## PAGE TEXT
——

Stocks rebounded on Friday from a two-day selloff, but not enough to prevent the S&P 500 from breaking a seven-week winning streak.

Shortly after noon, the S&P 500 was up 7 points or 0.5 per cent, to 1509 – still down about 10 points from the start of the week after sustaining its biggest one-day dip of the year on Wednesday. The blue-chip Dow Jones industrial average was up 62 points or 0.5 per cent, to 13,943. In Canada, the S&P/TSX composite index was up 58 points or 0.5 per cent.

German business confidence rose to its highest level in 10 months, stirring optimism that the euro zone's biggest economy could be on the mend. However, the upbeat survey followed a downgrade of the region's economy for 2013: The European Commission estimates that gross domestic product will contract 0.3 per cent this year, down from an estimate in November for growth of 0.1 per cent.

Among European indexes, Germany's DAX rose 1 per cent and the U.K.'s FTSE 100 rose 0.7 per cent.

——

Collection entries
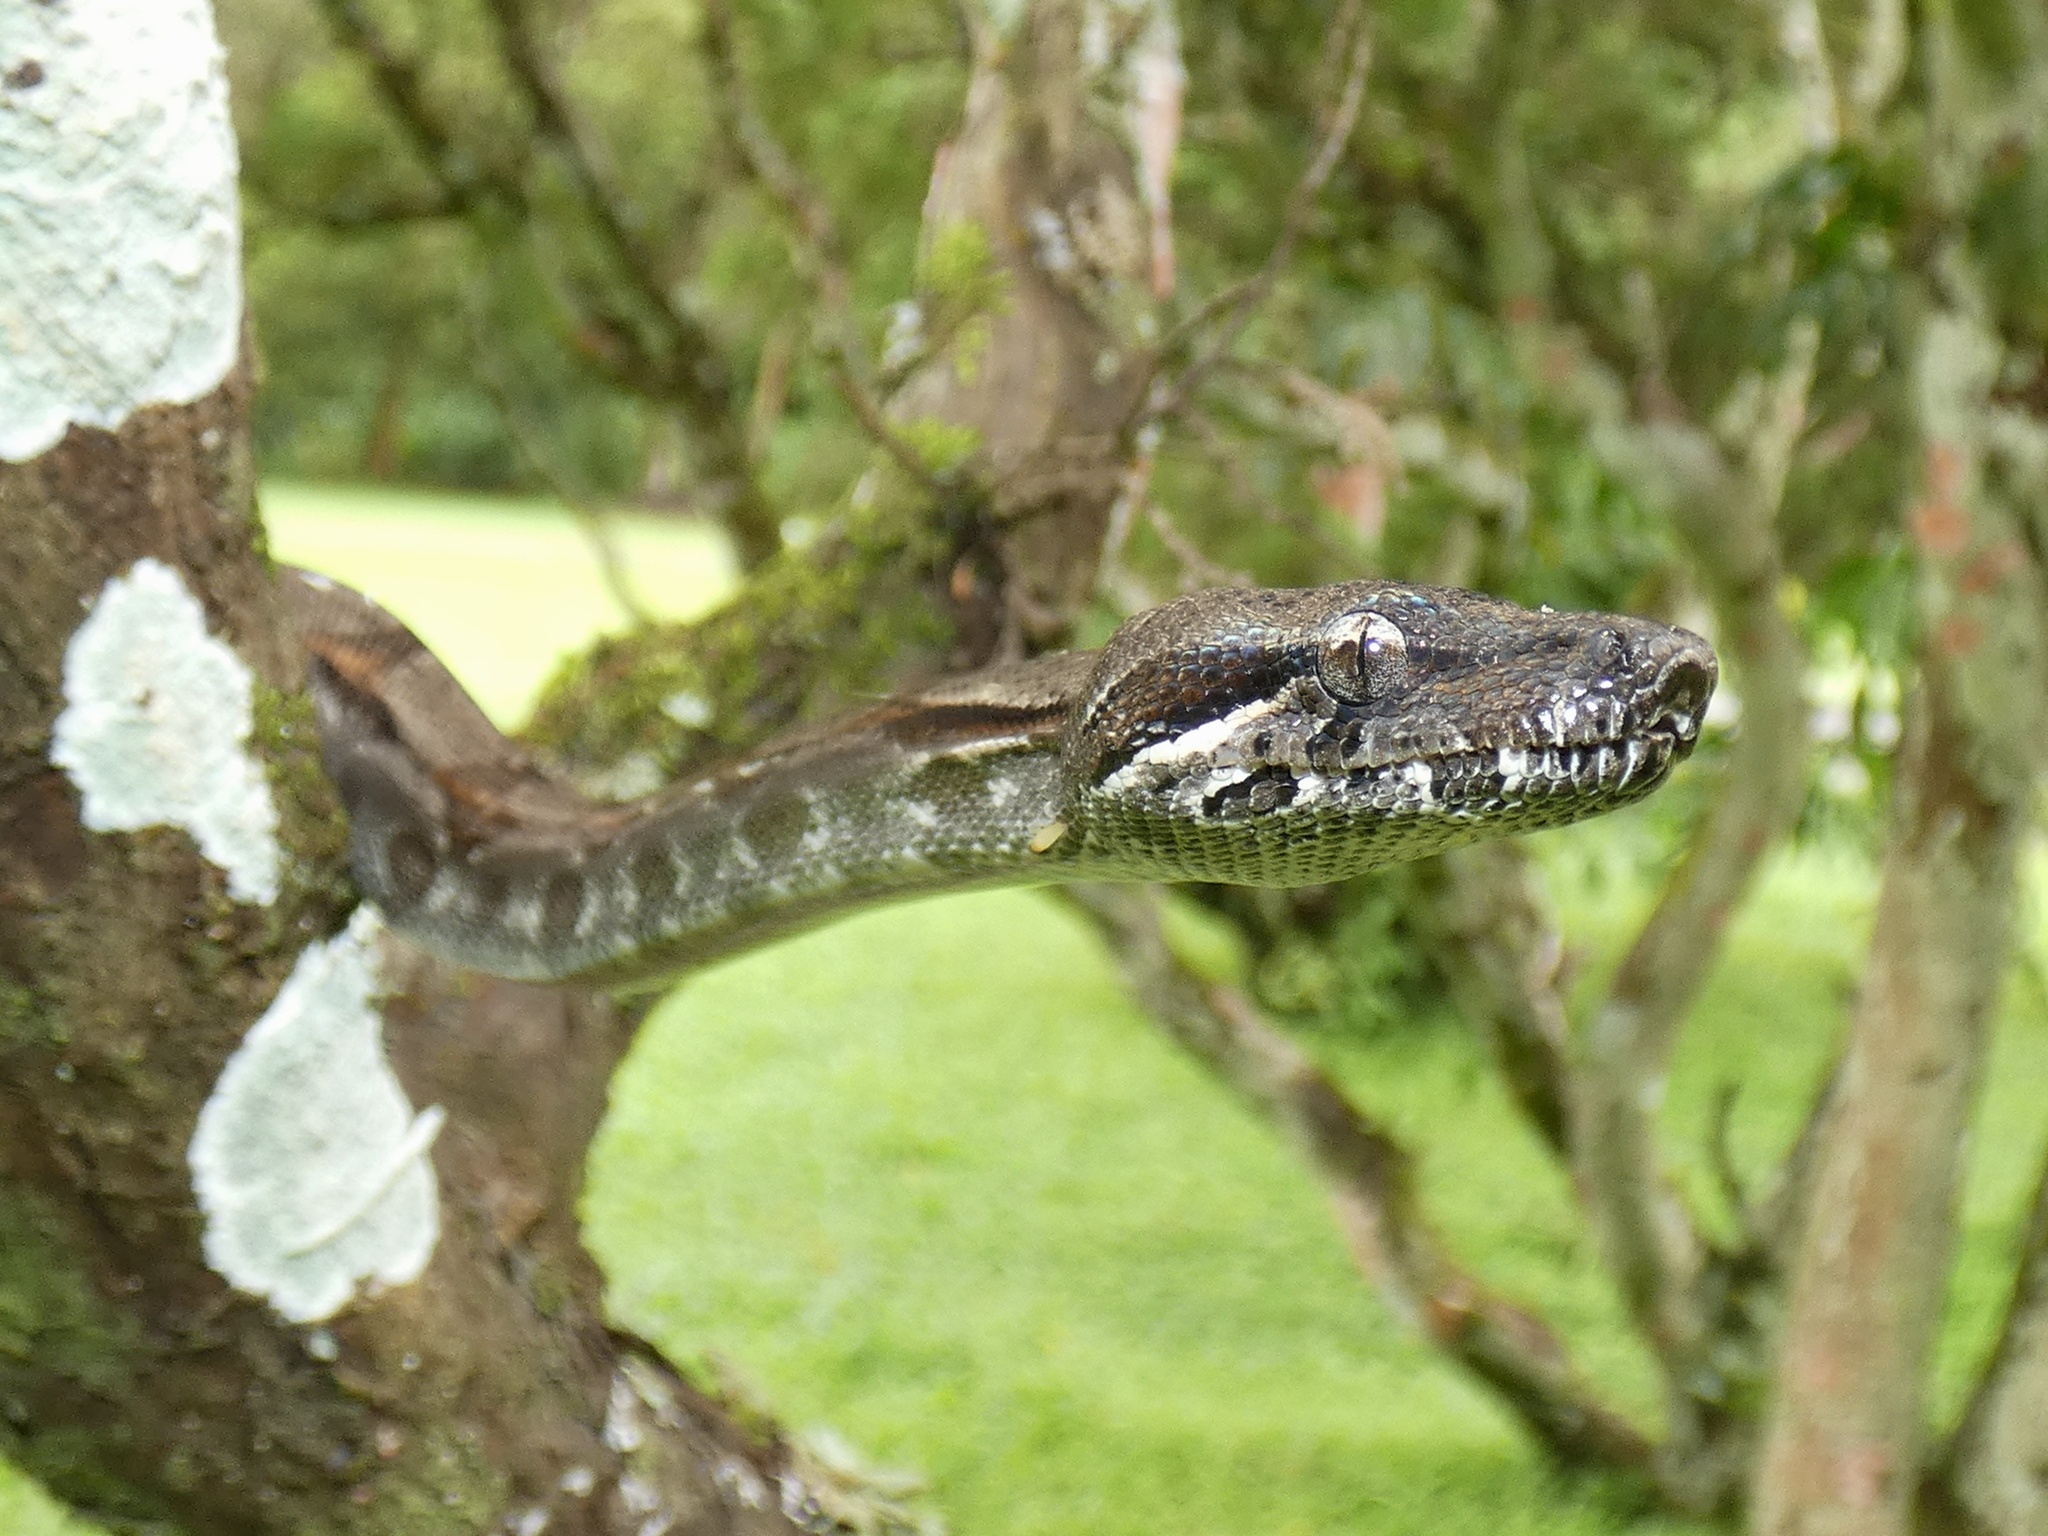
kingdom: Animalia
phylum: Chordata
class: Squamata
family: Boidae
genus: Boa
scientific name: Boa imperator
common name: Central american boa
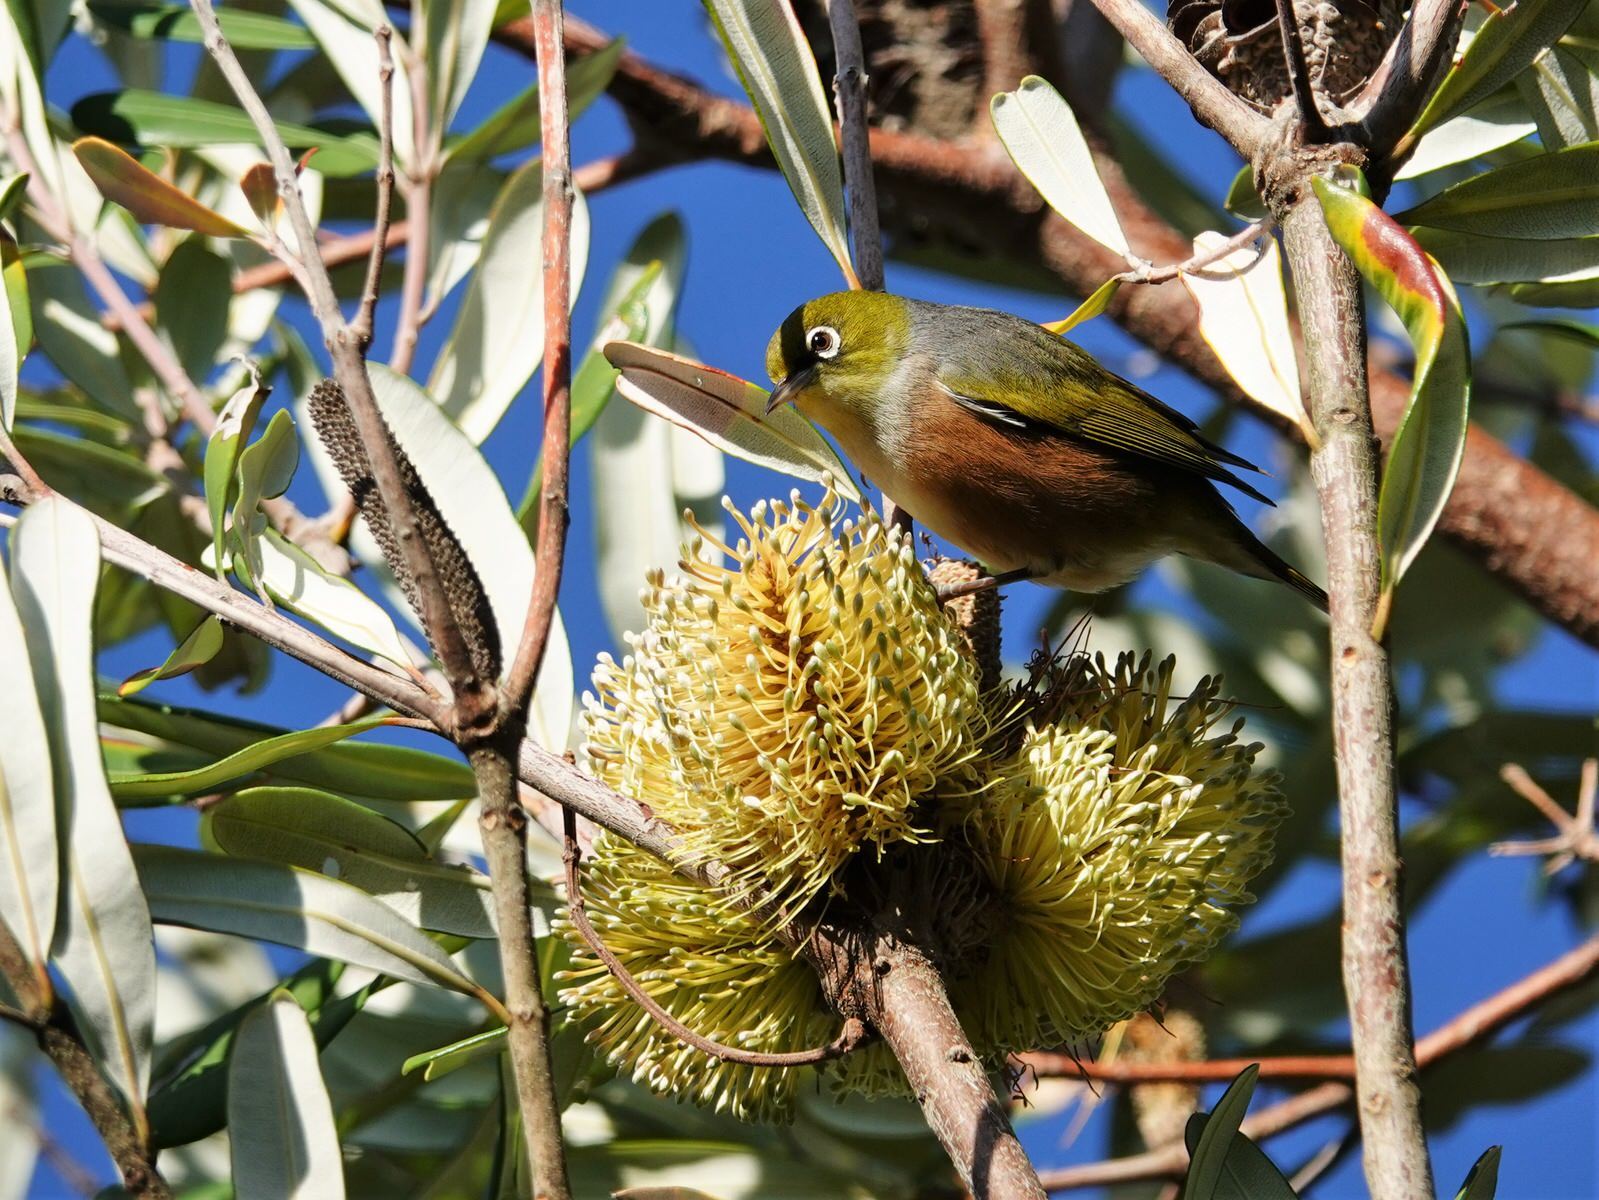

——

## ACTIONS TO TAKE
A: Return the part of the market report starting with "Stocks rebounded on" and going on through "0.5 per cent.", copied word for word.
B: Extend the stock market report past its final sentence.
The records were drawn from a different source than the market report.

## ANSWERS IN ORDER
A:
Stocks rebounded on Friday from a two-day selloff, but not enough to prevent the S&P 500 from breaking a seven-week winning streak.

Shortly after noon, the S&P 500 was up 7 points or 0.5 per cent, to 1509 – still down about 10 points from the start of the week after sustaining its biggest one-day dip of the year on Wednesday. The blue-chip Dow Jones industrial average was up 62 points or 0.5 per cent, to 13,943. In Canada, the S&P/TSX composite index was up 58 points or 0.5 per cent.

B:
Within the S&P 500, financials rose 0.9 per cent, utilities rose 0.8 per cent and technology stocks rose 0.7 per cent.

Hewlett-Packard Co. rose 9.2 per cent after beating quarterly earnings and revenue estimates.

In Canada, energy stocks rose 0.8 per cent, telecom stocks and financials rose 0.6 per cent each, but materials fell 0.3 per cent.

Research In Motion Ltd. was down 3.5 per cent at midday, near its intraday lows, after MKM Partners cut its recommendation on the stock to "sell." Earlier this week, Canaccord Genuity slashed its sales estimate for RIM's new BlackBerry Z10.

Among commodities, crude oil fell to $92.66 (U.S.) a barrel, down 18 cents. Gold fell to $1,574 an ounce, down $2.